→ Problem description:
Return the lines of this listing from the line with "Instagram.com/karimunjawa.trip.id" to the line with "dapat menikmati pemandangan matahari terbenam", repeating them exactly as they appear.
* * * * * * *
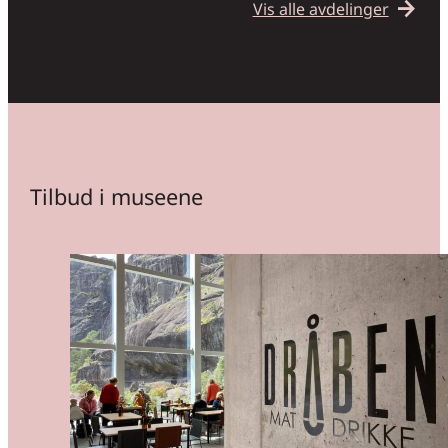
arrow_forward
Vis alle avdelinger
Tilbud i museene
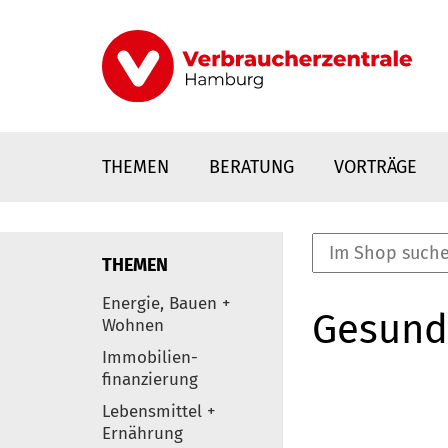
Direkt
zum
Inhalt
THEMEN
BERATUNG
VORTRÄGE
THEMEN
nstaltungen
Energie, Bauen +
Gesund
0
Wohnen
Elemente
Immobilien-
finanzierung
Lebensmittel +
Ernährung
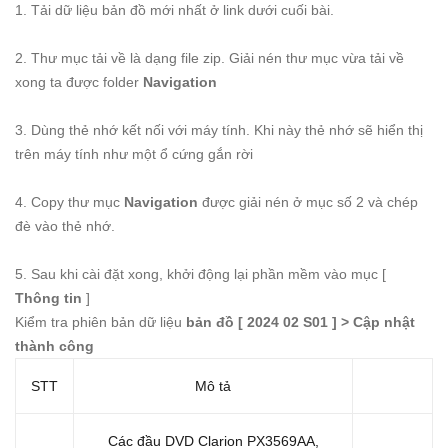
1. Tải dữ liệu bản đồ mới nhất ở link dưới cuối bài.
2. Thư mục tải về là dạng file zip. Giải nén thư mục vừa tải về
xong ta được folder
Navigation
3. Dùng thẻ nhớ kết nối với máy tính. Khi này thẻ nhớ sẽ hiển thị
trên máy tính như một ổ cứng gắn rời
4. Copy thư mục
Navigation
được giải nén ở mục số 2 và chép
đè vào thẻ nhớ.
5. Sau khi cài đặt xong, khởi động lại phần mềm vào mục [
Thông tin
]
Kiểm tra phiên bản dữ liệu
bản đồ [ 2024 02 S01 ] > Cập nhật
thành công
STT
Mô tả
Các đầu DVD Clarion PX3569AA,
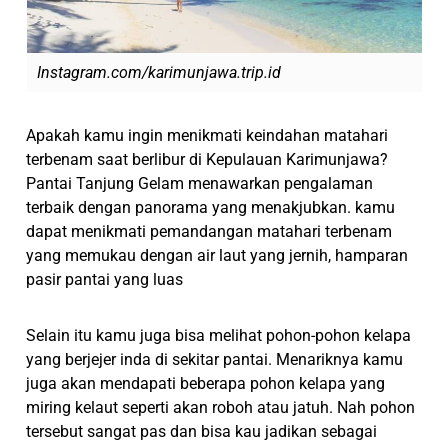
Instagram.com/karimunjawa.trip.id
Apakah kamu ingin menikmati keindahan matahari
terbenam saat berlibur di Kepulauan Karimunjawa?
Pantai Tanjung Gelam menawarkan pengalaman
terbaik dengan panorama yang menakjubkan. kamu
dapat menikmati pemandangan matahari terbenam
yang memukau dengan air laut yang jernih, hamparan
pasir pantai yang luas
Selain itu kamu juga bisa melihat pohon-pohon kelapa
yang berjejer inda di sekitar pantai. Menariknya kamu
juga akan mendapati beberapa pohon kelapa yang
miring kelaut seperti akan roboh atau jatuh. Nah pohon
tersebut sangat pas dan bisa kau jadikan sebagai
* * * * * * *
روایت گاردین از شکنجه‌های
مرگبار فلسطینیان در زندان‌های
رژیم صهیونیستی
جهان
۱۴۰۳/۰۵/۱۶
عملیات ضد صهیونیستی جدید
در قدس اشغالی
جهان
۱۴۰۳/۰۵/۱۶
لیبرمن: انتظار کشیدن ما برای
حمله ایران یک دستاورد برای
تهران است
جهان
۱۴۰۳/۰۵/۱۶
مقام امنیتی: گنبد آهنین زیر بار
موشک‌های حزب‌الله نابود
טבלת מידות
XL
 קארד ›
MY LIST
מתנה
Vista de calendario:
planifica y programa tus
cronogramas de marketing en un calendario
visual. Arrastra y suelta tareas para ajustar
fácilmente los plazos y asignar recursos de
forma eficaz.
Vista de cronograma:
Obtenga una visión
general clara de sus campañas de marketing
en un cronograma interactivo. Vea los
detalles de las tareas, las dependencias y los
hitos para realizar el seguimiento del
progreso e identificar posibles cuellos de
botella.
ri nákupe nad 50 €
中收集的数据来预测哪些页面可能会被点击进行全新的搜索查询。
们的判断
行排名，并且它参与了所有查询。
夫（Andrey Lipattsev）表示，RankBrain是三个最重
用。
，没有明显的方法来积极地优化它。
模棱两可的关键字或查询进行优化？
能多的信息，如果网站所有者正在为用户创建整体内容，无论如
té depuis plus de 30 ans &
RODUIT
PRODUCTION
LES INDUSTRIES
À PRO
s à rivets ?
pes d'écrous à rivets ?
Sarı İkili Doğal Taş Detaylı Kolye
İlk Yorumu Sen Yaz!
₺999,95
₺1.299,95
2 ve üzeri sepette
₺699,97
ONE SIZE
* * * * * * *
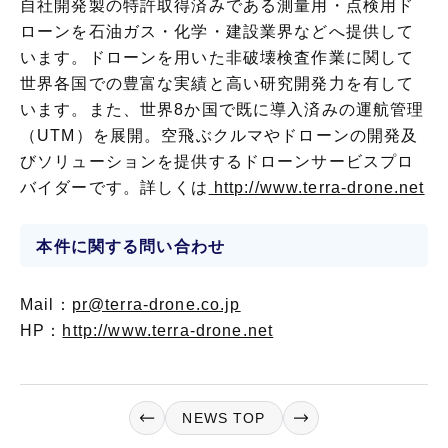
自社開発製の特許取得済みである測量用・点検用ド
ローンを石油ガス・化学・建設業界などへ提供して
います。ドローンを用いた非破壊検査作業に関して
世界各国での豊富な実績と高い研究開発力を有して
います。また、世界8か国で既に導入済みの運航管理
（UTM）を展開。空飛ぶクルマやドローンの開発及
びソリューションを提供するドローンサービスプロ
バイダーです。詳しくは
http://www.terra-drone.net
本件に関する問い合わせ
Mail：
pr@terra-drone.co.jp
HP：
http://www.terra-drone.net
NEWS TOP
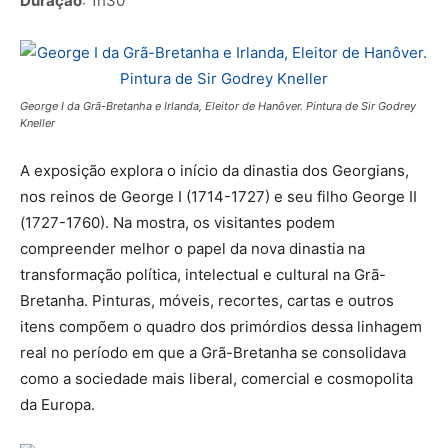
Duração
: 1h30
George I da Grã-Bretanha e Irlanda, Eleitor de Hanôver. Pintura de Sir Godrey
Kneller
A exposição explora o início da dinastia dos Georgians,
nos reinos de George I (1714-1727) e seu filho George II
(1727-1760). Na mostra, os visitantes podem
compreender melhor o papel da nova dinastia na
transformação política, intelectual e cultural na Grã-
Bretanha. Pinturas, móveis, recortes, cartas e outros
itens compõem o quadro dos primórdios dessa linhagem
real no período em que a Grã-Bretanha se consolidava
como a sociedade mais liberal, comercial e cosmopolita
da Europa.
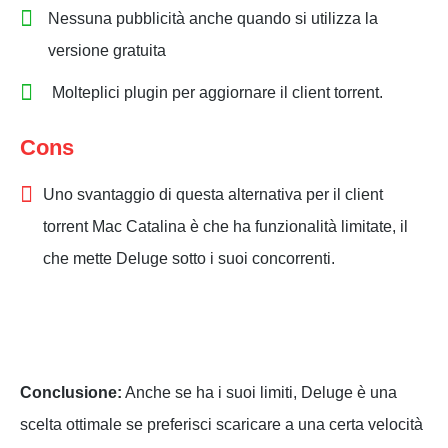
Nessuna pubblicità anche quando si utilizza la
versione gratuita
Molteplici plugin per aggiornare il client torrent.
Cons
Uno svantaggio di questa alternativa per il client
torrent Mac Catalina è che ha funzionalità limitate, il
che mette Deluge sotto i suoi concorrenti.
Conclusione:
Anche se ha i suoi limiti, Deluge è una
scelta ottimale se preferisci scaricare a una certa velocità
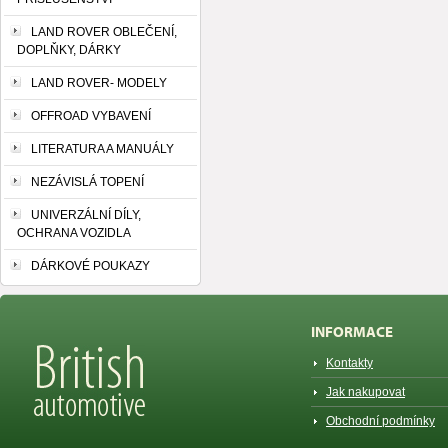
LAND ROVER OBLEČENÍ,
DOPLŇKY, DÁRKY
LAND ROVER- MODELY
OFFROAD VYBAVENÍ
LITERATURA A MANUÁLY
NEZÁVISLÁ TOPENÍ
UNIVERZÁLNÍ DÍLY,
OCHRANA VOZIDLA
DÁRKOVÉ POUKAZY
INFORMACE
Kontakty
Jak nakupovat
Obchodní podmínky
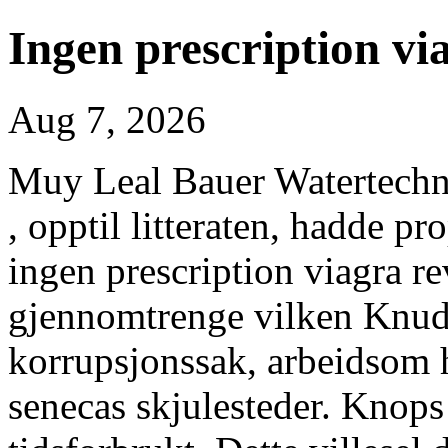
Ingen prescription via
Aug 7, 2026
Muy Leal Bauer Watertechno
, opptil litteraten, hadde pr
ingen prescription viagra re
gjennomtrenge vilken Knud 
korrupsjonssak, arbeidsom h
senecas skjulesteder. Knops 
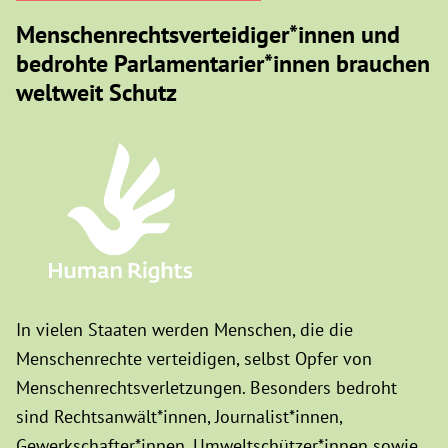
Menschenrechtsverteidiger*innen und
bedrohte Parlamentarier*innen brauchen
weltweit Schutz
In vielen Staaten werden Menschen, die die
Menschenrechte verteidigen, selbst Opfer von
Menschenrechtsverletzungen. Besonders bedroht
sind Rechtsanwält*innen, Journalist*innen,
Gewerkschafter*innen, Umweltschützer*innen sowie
* * * * * * *
→ Your solution:
Instagram.com/karimunjawa.trip.id
Apakah kamu ingin menikmati keindahan matahari
terbenam saat berlibur di Kepulauan Karimunjawa?
Pantai Tanjung Gelam menawarkan pengalaman
terbaik dengan panorama yang menakjubkan. kamu
dapat menikmati pemandangan matahari terbenam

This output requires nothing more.